How to complete this task
How many lines in the rows below contain the string "chart"? Case counts. Reply with the number alone.

Data under study
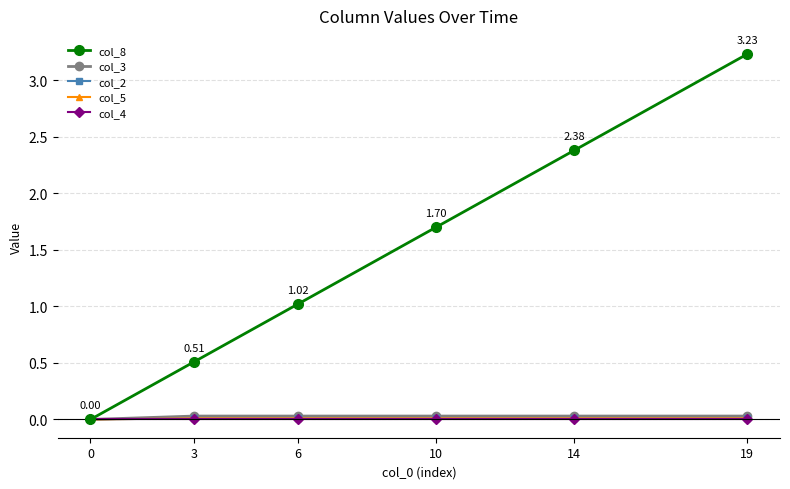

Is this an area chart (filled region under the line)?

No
--
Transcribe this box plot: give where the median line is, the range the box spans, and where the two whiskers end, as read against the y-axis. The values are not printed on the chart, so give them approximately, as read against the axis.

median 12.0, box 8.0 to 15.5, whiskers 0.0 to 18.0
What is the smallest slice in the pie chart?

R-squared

Answer section
3